**Task instructions**. Write out the lines of all the records below again, changing every "Germany" to "Deutschland" and leaving everything else as it is.

**Data supplied**.
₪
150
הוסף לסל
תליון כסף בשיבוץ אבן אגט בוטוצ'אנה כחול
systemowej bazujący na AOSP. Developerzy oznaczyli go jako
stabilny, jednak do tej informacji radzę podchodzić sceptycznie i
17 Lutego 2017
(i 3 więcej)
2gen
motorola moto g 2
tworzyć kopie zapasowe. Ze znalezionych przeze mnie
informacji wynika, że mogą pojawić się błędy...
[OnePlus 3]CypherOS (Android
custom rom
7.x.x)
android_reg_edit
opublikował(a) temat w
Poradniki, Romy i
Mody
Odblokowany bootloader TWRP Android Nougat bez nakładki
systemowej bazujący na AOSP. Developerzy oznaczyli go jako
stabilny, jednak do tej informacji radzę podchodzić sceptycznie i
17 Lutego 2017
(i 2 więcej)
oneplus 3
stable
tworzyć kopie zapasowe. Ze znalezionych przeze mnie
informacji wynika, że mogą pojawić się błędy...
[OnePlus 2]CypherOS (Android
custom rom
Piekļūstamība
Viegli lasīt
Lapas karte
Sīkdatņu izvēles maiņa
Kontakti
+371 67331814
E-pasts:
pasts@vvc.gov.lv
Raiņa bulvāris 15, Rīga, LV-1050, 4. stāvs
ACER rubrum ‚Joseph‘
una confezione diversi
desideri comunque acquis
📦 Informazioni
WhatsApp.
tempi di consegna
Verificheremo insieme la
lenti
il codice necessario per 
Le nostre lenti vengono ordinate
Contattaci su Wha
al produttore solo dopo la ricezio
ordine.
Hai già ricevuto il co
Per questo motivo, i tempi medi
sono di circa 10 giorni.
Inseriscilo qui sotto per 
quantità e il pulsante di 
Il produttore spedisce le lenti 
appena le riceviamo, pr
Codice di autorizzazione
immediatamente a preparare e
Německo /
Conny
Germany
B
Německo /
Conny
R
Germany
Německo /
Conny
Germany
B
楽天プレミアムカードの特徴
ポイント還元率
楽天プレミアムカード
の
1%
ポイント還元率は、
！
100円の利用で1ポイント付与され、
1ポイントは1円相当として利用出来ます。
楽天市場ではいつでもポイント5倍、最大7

**Your response**.
₪
150
הוסף לסל
תליון כסף בשיבוץ אבן אגט בוטוצ'אנה כחול
systemowej bazujący na AOSP. Developerzy oznaczyli go jako
stabilny, jednak do tej informacji radzę podchodzić sceptycznie i
17 Lutego 2017
(i 3 więcej)
2gen
motorola moto g 2
tworzyć kopie zapasowe. Ze znalezionych przeze mnie
informacji wynika, że mogą pojawić się błędy...
[OnePlus 3]CypherOS (Android
custom rom
7.x.x)
android_reg_edit
opublikował(a) temat w
Poradniki, Romy i
Mody
Odblokowany bootloader TWRP Android Nougat bez nakładki
systemowej bazujący na AOSP. Developerzy oznaczyli go jako
stabilny, jednak do tej informacji radzę podchodzić sceptycznie i
17 Lutego 2017
(i 2 więcej)
oneplus 3
stable
tworzyć kopie zapasowe. Ze znalezionych przeze mnie
informacji wynika, że mogą pojawić się błędy...
[OnePlus 2]CypherOS (Android
custom rom
Piekļūstamība
Viegli lasīt
Lapas karte
Sīkdatņu izvēles maiņa
Kontakti
+371 67331814
E-pasts:
pasts@vvc.gov.lv
Raiņa bulvāris 15, Rīga, LV-1050, 4. stāvs
ACER rubrum ‚Joseph‘
una confezione diversi
desideri comunque acquis
📦 Informazioni
WhatsApp.
tempi di consegna
Verificheremo insieme la
lenti
il codice necessario per 
Le nostre lenti vengono ordinate
Contattaci su Wha
al produttore solo dopo la ricezio
ordine.
Hai già ricevuto il co
Per questo motivo, i tempi medi
sono di circa 10 giorni.
Inseriscilo qui sotto per 
quantità e il pulsante di 
Il produttore spedisce le lenti 
appena le riceviamo, pr
Codice di autorizzazione
immediatamente a preparare e
Německo /
Conny
Deutschland
B
Německo /
Conny
R
Deutschland
Německo /
Conny
Deutschland
B
楽天プレミアムカードの特徴
ポイント還元率
楽天プレミアムカード
の
1%
ポイント還元率は、
！
100円の利用で1ポイント付与され、
1ポイントは1円相当として利用出来ます。
楽天市場ではいつでもポイント5倍、最大7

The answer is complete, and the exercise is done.